Сегодня, в первый день декабря, Филипу предстояло вынести приговоры по семи случаям незаконного помола зерна. Он оставил их напоследок, чтобы разобраться со всеми одновременно. Монастырь только что построил новую водяную мельницу вдобавок к своей старой – одной-то в Кингсбридже стало уже мало. Но за помол надо было платить, и горожане обязывались молоть свое зерно только в монастыре. Строго говоря, такой закон давно существовал во всех поместьях графства: крестьянам не разрешалось изготавливать муку у себя дома, а должны они были делать это на господских мельницах, за что и платили своим лордам деньги. В недавние годы, пока рос город, а старая мельница нередко ломалась, Филип смотрел на частые случаи незаконного помола сквозь пальцы, но сейчас ему было необходимо навести здесь порядок.

Имена нарушителей были написаны на доске, и Филип вызывал их одного за другим, начиная с тех, кто побогаче.

– Ричард Лонгакр, брат Франциск говорит, что у тебя есть большой жернов. – Франциск был монастырским мельником.

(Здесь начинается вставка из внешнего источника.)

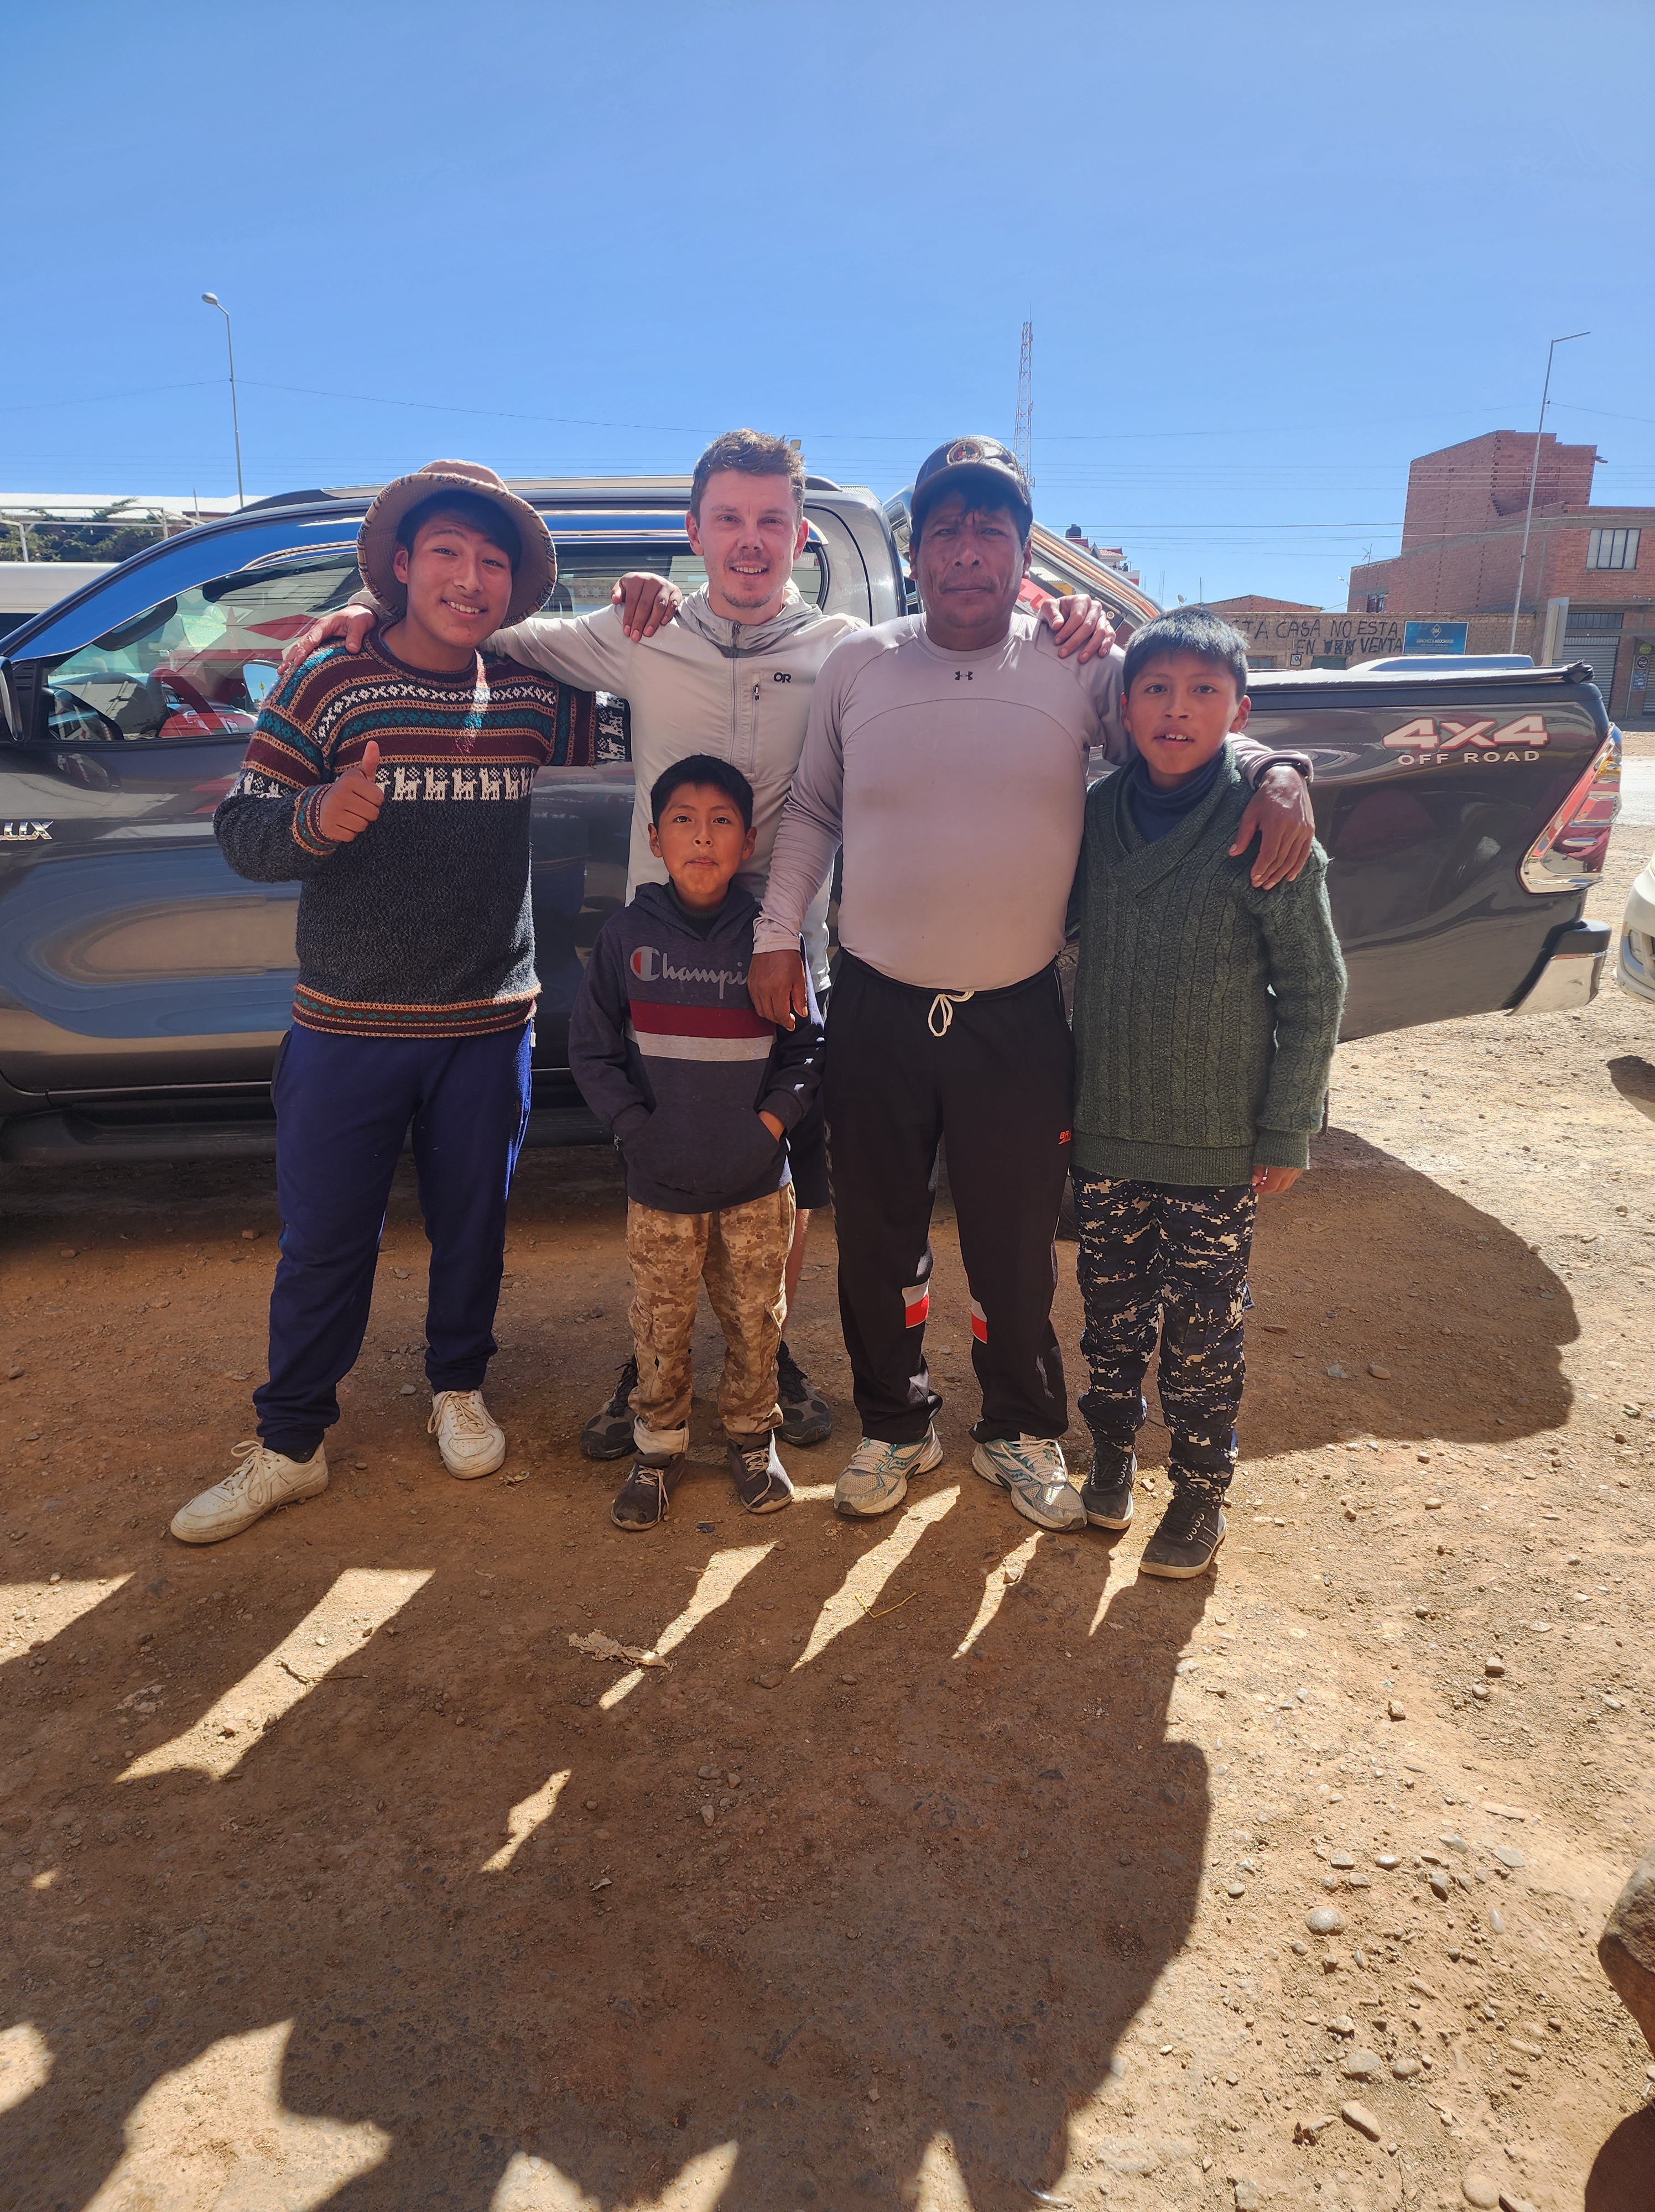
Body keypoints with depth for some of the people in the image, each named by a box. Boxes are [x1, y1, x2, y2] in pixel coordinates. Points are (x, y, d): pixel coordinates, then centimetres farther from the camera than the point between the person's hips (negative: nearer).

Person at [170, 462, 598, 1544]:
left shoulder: (535, 694, 3)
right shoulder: (329, 685, -5)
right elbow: (239, 829, -6)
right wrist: (313, 818, -29)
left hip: (489, 1022, 2)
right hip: (347, 1023, -2)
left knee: (472, 1222, 14)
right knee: (324, 1241, 6)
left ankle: (460, 1388, 37)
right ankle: (289, 1445, 23)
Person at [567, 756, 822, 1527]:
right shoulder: (627, 935, -2)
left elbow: (807, 1046, 3)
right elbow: (592, 1050, 3)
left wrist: (770, 1121, -8)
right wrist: (636, 1125, -6)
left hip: (757, 1182, 0)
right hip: (661, 1184, 0)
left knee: (756, 1319, 11)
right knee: (660, 1324, 9)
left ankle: (752, 1439, 33)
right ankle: (658, 1448, 29)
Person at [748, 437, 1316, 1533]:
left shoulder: (1078, 663, -1)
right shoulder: (857, 667, 3)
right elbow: (811, 811, 12)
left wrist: (1276, 771, -14)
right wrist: (778, 931, 5)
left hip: (1018, 1018, -1)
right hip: (876, 1010, 1)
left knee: (1016, 1248, 11)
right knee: (878, 1238, 13)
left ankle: (1023, 1432, 35)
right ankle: (897, 1425, 36)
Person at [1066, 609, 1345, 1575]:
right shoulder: (1100, 814, 1)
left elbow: (1316, 989, -6)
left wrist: (1287, 1132, -7)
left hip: (1218, 1142, -3)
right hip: (1104, 1128, 4)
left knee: (1203, 1324, 6)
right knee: (1111, 1304, 16)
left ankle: (1201, 1493, 27)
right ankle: (1113, 1445, 39)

Вперед вышел зажиточный крестьянин:

– Да, милорд приор, но я его уже разломал.

– Заплатишь шестьдесят пенсов. Энид Брюстер, у тебя была ручная мельница в пивоварне. Твоего сына Эрика видели, когда он пользовался ею, за что тоже будет наказан.

– Твоя воля, господин, – сказала Энид, краснолицая женщина с могучими плечами.

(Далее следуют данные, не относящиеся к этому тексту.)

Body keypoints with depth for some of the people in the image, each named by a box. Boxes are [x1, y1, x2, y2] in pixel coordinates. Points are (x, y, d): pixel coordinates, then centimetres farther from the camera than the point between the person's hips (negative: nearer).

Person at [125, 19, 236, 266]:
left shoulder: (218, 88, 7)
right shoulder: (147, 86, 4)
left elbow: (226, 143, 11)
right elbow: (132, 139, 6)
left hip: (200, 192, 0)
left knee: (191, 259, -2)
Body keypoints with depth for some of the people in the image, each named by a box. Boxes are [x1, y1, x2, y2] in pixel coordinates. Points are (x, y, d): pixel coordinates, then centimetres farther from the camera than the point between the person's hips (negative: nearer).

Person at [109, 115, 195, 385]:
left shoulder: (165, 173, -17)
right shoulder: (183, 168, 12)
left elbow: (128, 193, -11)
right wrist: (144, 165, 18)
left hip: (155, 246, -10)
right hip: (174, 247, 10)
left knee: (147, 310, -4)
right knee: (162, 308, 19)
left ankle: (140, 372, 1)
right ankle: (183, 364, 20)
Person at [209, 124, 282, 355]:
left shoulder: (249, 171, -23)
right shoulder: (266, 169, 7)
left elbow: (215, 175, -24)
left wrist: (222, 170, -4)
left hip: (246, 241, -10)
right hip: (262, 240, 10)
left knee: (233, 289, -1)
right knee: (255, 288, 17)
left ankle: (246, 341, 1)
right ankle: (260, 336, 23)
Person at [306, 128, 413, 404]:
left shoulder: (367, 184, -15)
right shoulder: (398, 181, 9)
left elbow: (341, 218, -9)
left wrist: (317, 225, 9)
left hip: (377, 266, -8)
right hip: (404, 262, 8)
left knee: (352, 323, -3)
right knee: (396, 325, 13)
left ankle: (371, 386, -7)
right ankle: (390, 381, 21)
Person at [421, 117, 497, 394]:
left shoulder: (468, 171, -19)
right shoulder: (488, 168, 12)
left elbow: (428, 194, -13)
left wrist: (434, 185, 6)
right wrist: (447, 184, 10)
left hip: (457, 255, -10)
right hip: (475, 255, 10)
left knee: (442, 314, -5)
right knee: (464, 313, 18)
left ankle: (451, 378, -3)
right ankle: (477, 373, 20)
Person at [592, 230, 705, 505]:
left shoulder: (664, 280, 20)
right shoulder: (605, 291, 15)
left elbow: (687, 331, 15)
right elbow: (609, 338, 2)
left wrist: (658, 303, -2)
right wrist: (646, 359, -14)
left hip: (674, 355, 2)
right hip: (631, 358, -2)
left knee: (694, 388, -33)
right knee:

– А где сейчас эта мельница? – спросил ее Филип.

– Я выбросила ее в реку, господин.

Филип ей, конечно, не поверил, но поделать ничего не мог.

– Приговариваешься к уплате двадцати четырех пенсов за себя и двенадцати пенсов за своего сына. Уолтер Таннер!

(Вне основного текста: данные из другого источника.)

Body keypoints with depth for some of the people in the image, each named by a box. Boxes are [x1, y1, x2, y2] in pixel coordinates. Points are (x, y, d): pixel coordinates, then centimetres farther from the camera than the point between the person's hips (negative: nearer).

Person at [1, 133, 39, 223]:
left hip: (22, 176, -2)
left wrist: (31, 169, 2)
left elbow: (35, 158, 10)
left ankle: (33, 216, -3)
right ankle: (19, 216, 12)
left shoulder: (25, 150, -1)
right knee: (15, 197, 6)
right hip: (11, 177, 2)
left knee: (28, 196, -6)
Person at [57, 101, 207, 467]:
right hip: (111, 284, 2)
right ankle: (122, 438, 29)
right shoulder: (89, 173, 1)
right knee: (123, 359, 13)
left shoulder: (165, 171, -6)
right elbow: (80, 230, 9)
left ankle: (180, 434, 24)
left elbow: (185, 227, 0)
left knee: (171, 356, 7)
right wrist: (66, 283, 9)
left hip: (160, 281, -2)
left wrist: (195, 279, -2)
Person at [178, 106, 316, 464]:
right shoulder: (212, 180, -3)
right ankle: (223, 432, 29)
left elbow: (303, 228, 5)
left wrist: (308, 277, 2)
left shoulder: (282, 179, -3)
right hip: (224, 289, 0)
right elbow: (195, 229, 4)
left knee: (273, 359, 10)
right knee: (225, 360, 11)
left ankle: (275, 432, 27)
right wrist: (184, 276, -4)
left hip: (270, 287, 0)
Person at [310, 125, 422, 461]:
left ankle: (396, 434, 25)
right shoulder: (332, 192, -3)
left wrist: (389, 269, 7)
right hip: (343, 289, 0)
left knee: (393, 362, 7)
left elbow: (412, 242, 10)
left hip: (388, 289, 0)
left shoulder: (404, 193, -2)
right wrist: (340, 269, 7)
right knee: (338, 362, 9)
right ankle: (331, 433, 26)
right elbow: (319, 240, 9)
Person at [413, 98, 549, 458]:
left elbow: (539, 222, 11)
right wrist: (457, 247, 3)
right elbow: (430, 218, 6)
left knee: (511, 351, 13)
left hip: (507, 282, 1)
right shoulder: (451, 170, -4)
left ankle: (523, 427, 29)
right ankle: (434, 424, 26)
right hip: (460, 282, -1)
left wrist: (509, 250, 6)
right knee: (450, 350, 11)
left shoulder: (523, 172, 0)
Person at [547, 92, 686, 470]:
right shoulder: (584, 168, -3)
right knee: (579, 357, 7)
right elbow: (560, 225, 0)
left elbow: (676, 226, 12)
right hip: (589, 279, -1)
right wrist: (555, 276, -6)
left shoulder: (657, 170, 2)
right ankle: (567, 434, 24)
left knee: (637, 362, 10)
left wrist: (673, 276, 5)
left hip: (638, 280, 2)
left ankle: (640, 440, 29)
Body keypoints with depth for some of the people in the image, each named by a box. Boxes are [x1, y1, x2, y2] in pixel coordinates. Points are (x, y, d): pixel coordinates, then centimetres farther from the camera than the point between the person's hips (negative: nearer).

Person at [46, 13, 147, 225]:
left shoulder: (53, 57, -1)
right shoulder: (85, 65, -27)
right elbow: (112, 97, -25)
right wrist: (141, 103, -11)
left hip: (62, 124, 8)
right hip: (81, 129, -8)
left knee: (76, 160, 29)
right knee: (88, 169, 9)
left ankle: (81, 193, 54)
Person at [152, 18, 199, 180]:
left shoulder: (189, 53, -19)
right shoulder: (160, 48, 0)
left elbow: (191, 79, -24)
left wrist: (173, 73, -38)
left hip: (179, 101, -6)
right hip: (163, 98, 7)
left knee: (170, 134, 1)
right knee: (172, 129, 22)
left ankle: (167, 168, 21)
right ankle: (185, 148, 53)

Филип продолжал вызывать по списку нарушителей, назначая им штрафы в зависимости от тяжести совершенных ими проступков, пока не дошел до последнего.

– Вдова Года!

Вперед протиснулась худая старушка в черной выцветшей одежонке.

– Брат Франциск видел, как ты толкла камнем зерно.

– У меня не было ни пенни заплатить за помол, господин, – обиженно пробормотала вдова Года.

– Тем не менее ты нашла пенни, чтобы купить зерно, – возразил Филип. – Ты будешь наказана, как и все остальные.

– Хочешь уморить меня голодом? – дерзко сказала она.

Филип вздохнул. Уж лучше бы брат Франциск сделал вид, что не заметил, как она нарушала закон.

– Когда последний раз в Кингсбридже кто-нибудь умер с голоду? – воскликнул приор, обводя взглядом собравшихся горожан. – Есть такие, кто помнит, что в нашем городе кто-то умер с голоду? – Он сделал паузу, словно ожидая ответа на свой вопрос, и добавил: – Думаю, если и вспомнит кто, так то было до меня.

– Дик Шортхауз умер прошлой зимой, – пролепетала вдруг вдова Года.

Филип помнил этого человека, попрошайку, который ночевал в свинарниках да конюшнях.

– Дик пьяный упал ночью на улице и замерз, – заявил Филип. – Он умер не с голоду, а будь он потрезвее, чтобы дойти до монастыря, то и не замерз бы. Если ты хочешь есть, не старайся обмануть меня, а приди и попроси милостыню. А коли ты слишком горда для этого и тебе легче нарушить закон, то и наказание должна нести наравне с остальными. Слышишь меня?